**Source**

::::

# Last Nights Chops



## LarryWolfe (Jul 11, 2006)

I marinaded these bone in chops in KC Masterpiece Honey Teriyaki which I've used alot before on chicken and beef.  It's fantastic on chops as well.  We had some rice dish my wife made and squash, okra, onion combo which was very good.


----------



## BigGQ (Jul 11, 2006)

Somebody give me a napkin!  This monkey is licking the screen!!!


----------



## Guest (Jul 11, 2006)

Mano mano!!  =P~


----------



## Nick Prochilo (Jul 11, 2006)

Nice chops Larry!


----------



## Cliff H. (Jul 11, 2006)

Looks really good Larry.  Those go for 6-7 min per side ?


----------



## Puff1 (Jul 11, 2006)

Looks tasty Wolfe bro', i've never tried okra, I think i'll have to now!


----------



## JWJR40 (Jul 11, 2006)

Those are some nice looking chops.


----------



## Pigs On The Wing BBQ (Jul 11, 2006)

Pull up your dress, And make a " real " pork chop!  :grin:


----------



## Finney (Jul 11, 2006)

Pigs On The Wing BBQ said:
			
		

> Pull up your dress, And make a " real " pork chop!  :grin:


LOL  :grin:


----------



## Pigs On The Wing BBQ (Jul 11, 2006)

::::

**Provided material**
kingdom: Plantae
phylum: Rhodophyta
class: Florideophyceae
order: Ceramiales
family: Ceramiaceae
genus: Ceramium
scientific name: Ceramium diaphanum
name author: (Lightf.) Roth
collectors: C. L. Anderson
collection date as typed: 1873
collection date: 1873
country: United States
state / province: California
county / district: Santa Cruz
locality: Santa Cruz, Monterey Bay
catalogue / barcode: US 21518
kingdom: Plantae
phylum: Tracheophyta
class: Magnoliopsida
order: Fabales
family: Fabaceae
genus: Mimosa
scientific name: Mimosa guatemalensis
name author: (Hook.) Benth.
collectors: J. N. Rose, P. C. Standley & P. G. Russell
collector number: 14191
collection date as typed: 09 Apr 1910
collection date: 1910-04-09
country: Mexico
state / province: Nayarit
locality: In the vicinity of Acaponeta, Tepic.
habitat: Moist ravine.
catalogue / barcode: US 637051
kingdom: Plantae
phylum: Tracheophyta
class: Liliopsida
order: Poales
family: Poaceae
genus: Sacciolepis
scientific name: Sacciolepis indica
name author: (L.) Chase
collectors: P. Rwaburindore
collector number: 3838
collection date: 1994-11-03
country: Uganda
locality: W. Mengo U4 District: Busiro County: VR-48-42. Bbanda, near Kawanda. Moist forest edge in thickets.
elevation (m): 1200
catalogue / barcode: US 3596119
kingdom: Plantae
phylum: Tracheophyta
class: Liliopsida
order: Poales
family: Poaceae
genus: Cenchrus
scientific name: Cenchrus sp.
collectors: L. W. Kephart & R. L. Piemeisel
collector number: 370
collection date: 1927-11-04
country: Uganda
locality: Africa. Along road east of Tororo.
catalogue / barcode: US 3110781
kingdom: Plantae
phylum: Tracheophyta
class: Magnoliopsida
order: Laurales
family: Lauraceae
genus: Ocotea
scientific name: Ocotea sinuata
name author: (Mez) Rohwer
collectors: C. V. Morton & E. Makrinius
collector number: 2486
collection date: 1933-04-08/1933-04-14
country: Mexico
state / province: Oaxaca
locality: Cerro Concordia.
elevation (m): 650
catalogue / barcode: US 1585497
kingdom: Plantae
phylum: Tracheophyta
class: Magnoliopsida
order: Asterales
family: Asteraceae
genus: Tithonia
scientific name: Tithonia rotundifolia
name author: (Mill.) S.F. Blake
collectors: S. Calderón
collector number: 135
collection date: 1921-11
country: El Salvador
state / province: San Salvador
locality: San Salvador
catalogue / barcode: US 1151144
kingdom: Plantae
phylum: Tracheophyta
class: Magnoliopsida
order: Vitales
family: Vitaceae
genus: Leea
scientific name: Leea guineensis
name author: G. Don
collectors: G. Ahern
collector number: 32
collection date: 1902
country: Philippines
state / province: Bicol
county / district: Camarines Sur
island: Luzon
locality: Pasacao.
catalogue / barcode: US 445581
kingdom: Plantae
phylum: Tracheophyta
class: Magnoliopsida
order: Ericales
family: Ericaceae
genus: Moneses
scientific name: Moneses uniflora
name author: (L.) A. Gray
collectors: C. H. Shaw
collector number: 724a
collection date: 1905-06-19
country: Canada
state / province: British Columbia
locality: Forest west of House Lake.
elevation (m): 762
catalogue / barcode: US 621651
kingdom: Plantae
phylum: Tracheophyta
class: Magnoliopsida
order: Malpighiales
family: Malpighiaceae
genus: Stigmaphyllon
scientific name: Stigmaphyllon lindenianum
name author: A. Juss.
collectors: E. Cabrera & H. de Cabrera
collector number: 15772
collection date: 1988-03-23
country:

::::

**Given task**
Revise the pork chop thread's stretch from "## Cliff H." through "have to now!" so that "eggplant" stands wherever "okra" appears, and write out the updated stretch.

**Exercise solution**
## Cliff H. (Jul 11, 2006)

Looks really good Larry.  Those go for 6-7 min per side ?


----------



## Puff1 (Jul 11, 2006)

Looks tasty Wolfe bro', i've never tried eggplant, I think i'll have to now!